Johann Fuchs war auch später, nach dem Zweiten Weltkrieg, noch für die Gemeinde im Einsatz. Er wirkte 1947 im Friedhofsausschuss mit, nahm an Sitzungen teil und übernahm Arbeiten. Bei der Aufstellung der Nepomukstatue bei der Wörgler Bachbrücke 1950 wurde Fuchs mit den erforderlichen Arbeiten betraut, seit ihrer Restaurierung steht die Heiligen-Statue im Wörgler Heimatmuseum.

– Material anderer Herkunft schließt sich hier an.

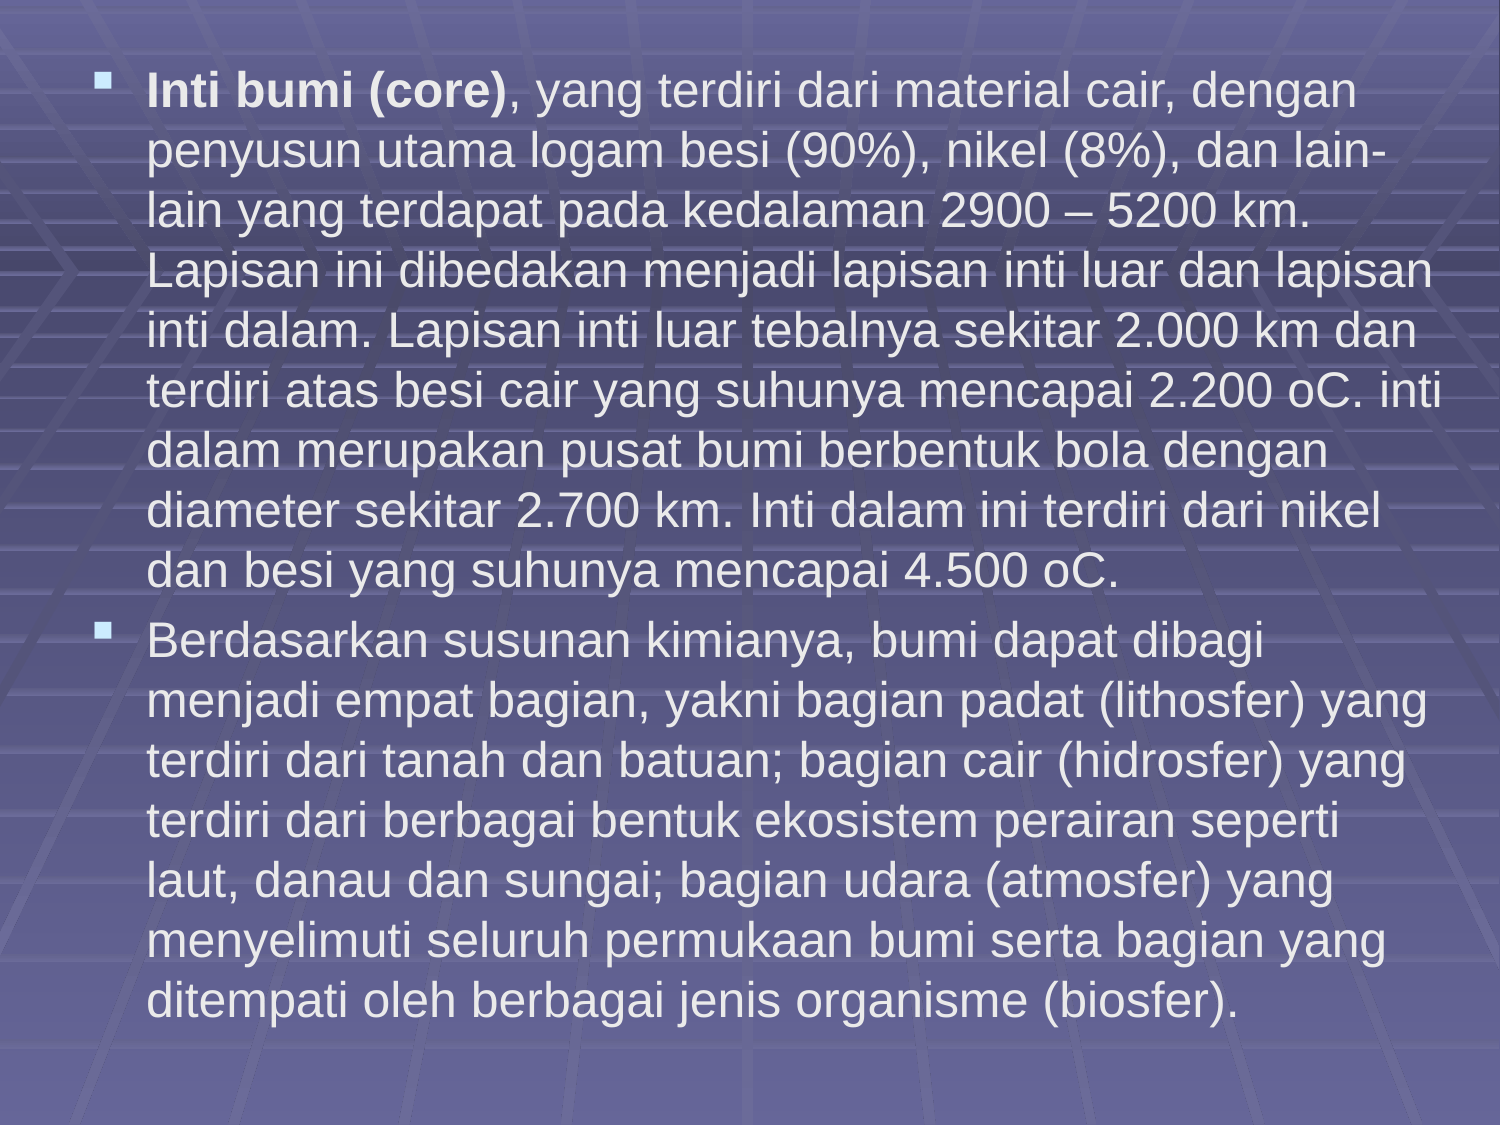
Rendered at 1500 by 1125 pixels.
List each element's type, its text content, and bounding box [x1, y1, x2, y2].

list Inti bumi (core), yang terdiri dari material cair, dengan penyusun utama logam besi (90%), nikel (8%), dan lain-lain yang terdapat pada kedalaman 2900 – 5200 km. Lapisan ini dibedakan menjadi lapisan inti luar dan lapisan inti dalam. Lapisan inti luar tebalnya sekitar 2.000 km dan terdiri atas besi cair yang suhunya mencapai 2.200 oC. inti dalam merupakan pusat bumi berbentuk bola dengan diameter sekitar 2.700 km. Inti dalam ini terdiri dari nikel dan besi yang suhunya mencapai 4.500 oC. Berdasarkan susunan kimianya, bumi dapat dibagi menjadi empat bagian, yakni bagian padat (lithosfer) yang terdiri dari tanah dan batuan; bagian cair (hidrosfer) yang terdiri dari berbagai bentuk ekosistem perairan seperti laut, danau dan sungai; bagian udara (atmosfer) yang menyelimuti seluruh permukaan bumi serta bagian yang ditempati oleh berbagai jenis organisme (biosfer). [74, 49, 1463, 1001]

Drei Jahre nach dem Tod seiner Frau starb Johann Fuchs am 16. März 1956. Im Wörgler Waldfriedhof fand er mit Gattin Theresia die letzte Ruhestätte, in die auch seine Tochter Theresia und seine jüngste Tochter Katharina Nussbaumer und deren Gatte Karl gebettet wurden.
Der Fuchsweg heute
Der heutige Fuchsweg umfasst eine Strecke von 7,1 Kilometer entlang des Fußes der Möslalm vom Café Berghäusl bis zum Gasthof Hauserwirt in Wörgl-Boden. Die Wanderung führt über eine Höhendistanz von rund 150 Metern bei einer Gehzeit von 3 Stunden bis in rund 700 Meter Seehöhe. Der Fuchsweg zweigt bei der ersten Kehre des Möslalm-Forstweges ab und windet sich von dort als schattiger Waldpfad oberhalb der Wörgler Ortsteile Mayrhofen und Wörgler Boden bis zum Riederberg, von dort entlang von Fahr- und Forstwegen über den Pfaffenberg bis zum Ortsteil Weiler Haus.